Manche Hobbyfahrer nehmen sich gar die Zeit, um mal eben eine ganze Woche lang zu trainieren - in einem Trainingslager. Das hört sich schon sehr professionell an und an der Stelle wird auch gleich klar: Trainingslager sind für einen Hobbyfahrer gewiss keine Pflichtveranstaltung. Sie nehmen sehr viel Zeit in Anspruch und hier handelt es definitiv um eine Lustfrage, ob man so etwas als Hobbyfahrer absolvieren will oder nicht.

Dann gibt es die verschiedenen Veranstaltungsformen: RTF, Marathon, Zeitfahren, Rennen, Etappenfahrten. RTFs finden in Deutschland meistens zusammen mit einem Marathon statt. Es werden die verschiedensten Distanzen angeboten und hier kann man sich durchaus nach Zeit UND Lust die Streckenlänge seiner Wahl aussuchen. Der halbe Tag ist dann aber schon verplant. Zeitfahren sind schon kürzer, das gilt aber auch für die meisten "normalen" Hobby- und Jedermannrennen.
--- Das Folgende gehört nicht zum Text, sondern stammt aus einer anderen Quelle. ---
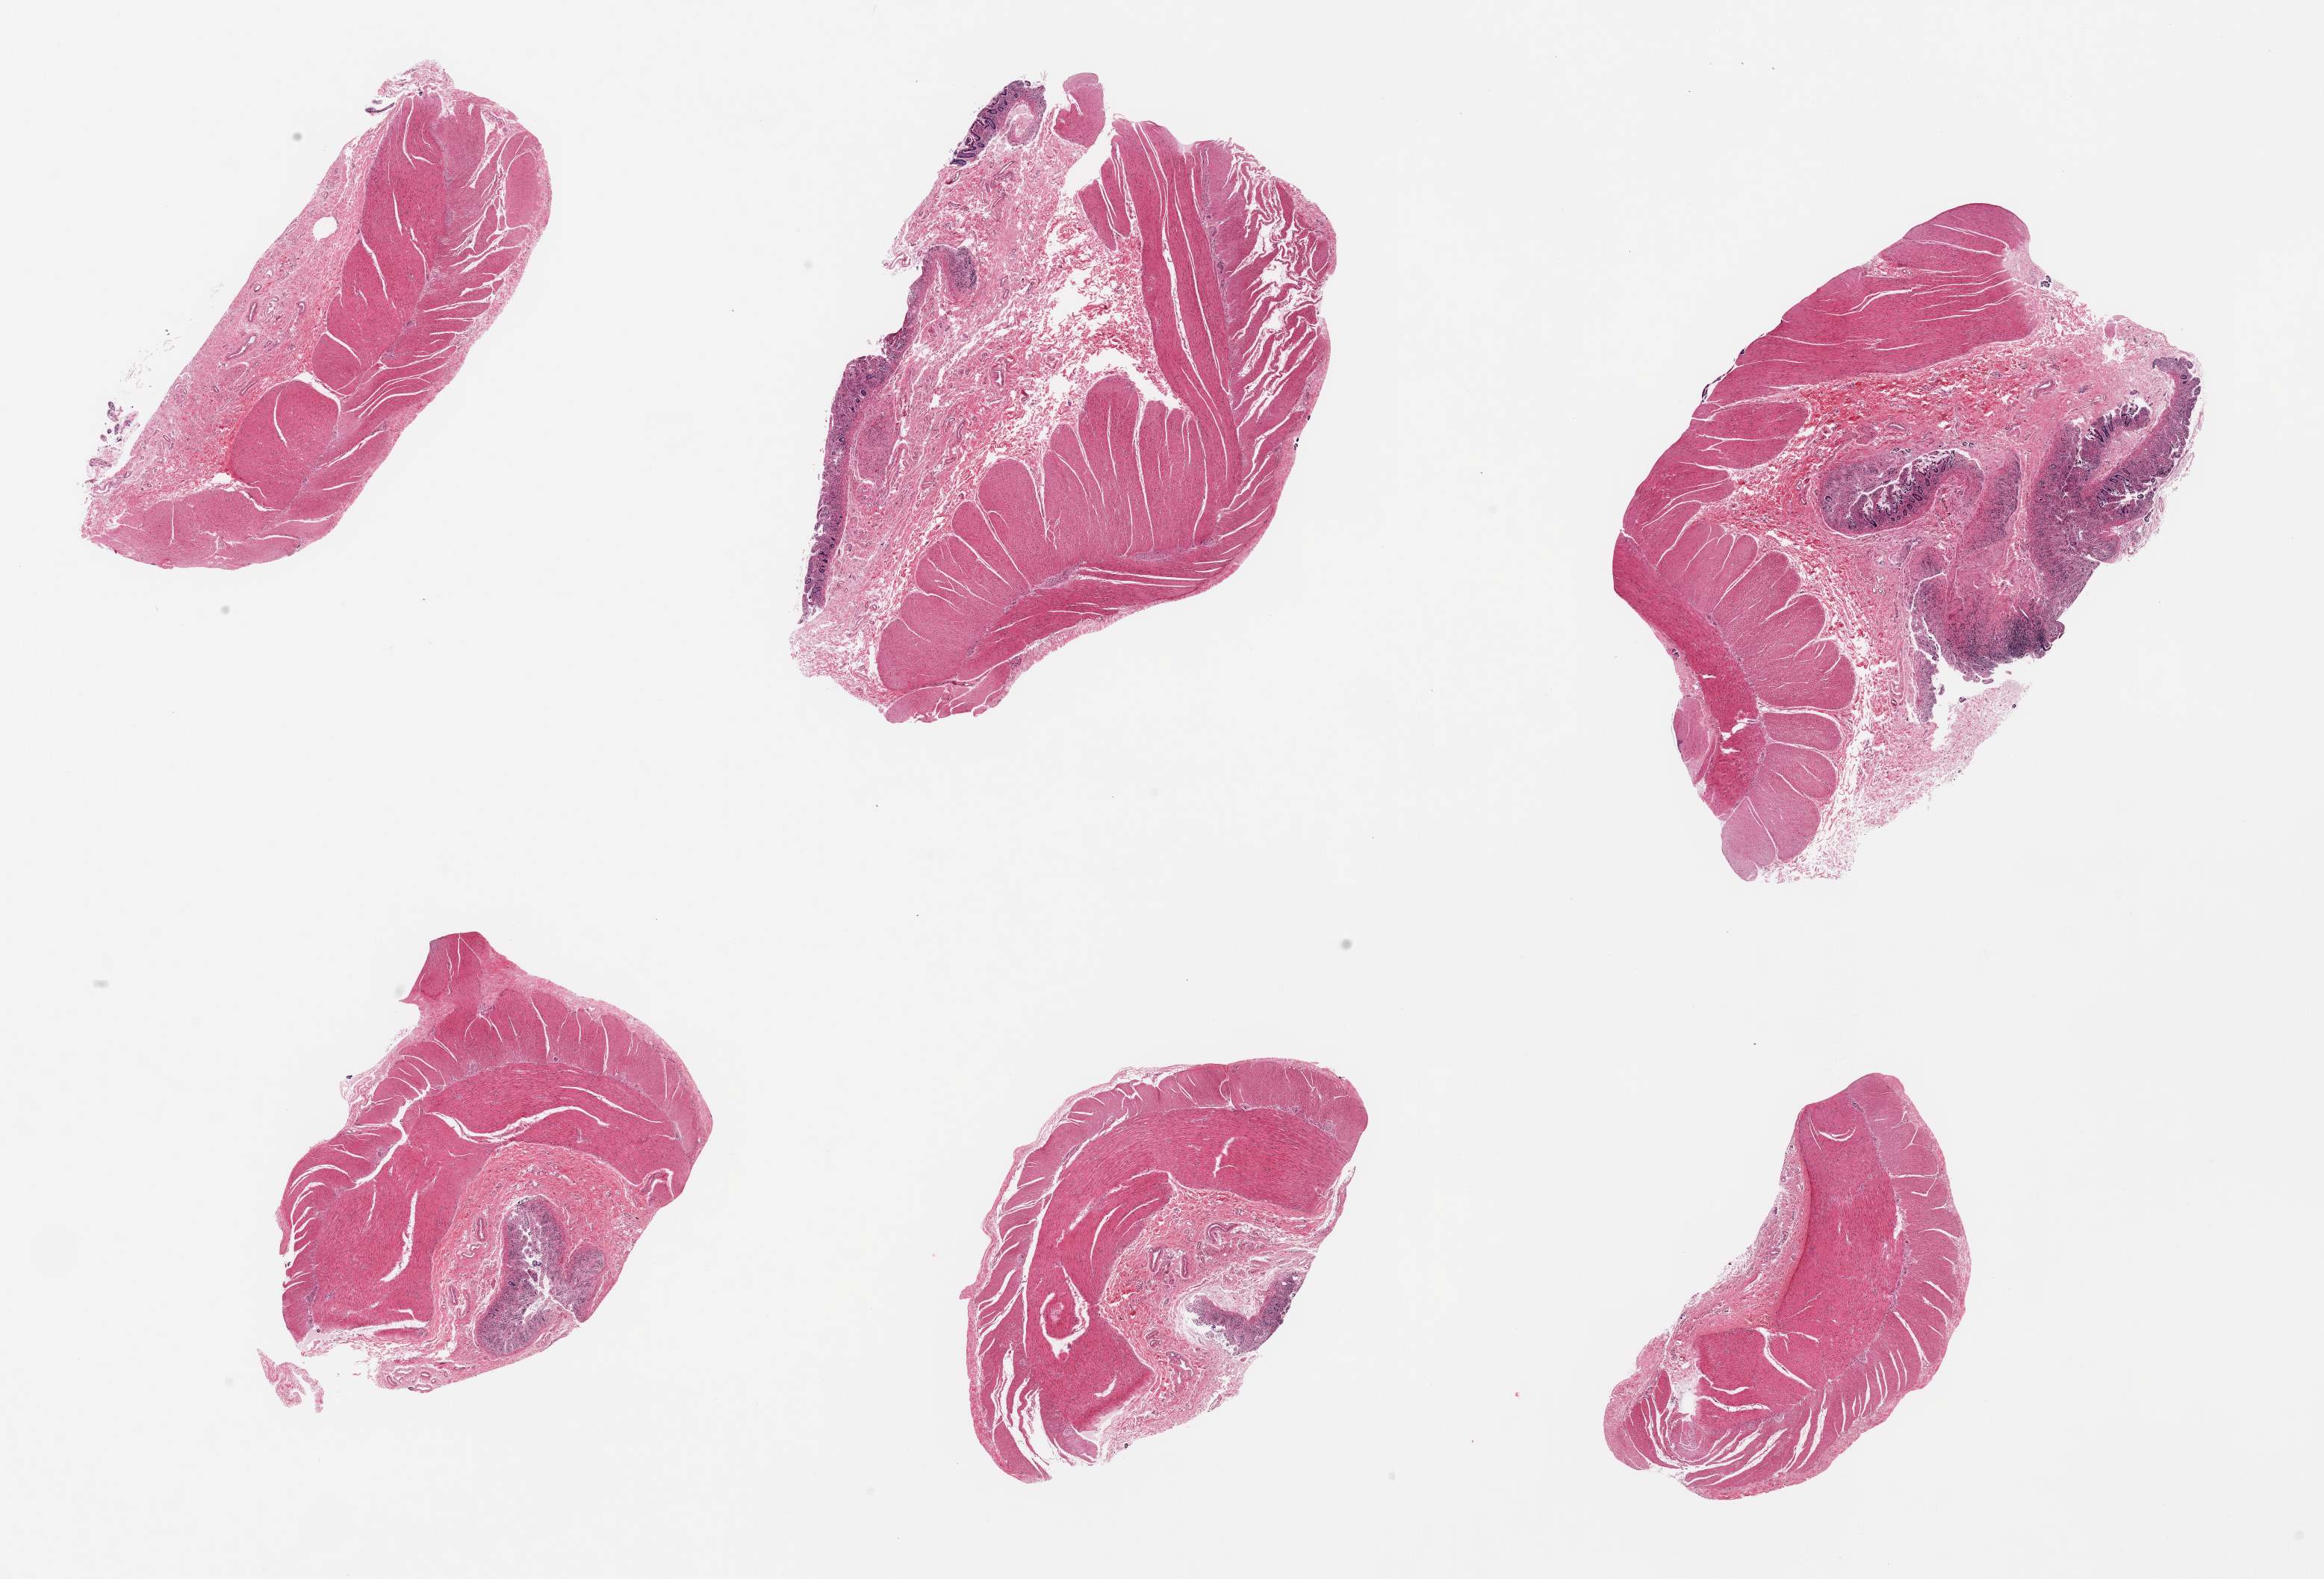
Digitized H&E-stained section, brightfield — a low-resolution overview of the entire scanned area, about 24.6 x 16.7 mm (slide scanned at 20x). PAXgene-fixed paraffin-embedded (PFPE) section. Sampled site (target tissue): ileum. Donor tissue sample. Male donor.
* review note (as recorded): 6 pieces, mainly muscularis, trace autolyzed mucosa, insufficient lymphoid aggregate for analysis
Nur bei den "Big Events" werden Hobbyfahrern Distanzen angeboten, die eigentlich für Lizenzfahrer gedacht sind. Normale Rennen kosten im Endeffekt ähnlich wie RTFs ungefähr einen halben Tag. GCC-Teilnehmer werden da sicherlich widersprechen wollen, denn sie müssen nicht selten fast das komplette Wochenende verplanen. Ganz schön viel Zeit - für so etwas sollte man eine entsprechende Lust mitbringen.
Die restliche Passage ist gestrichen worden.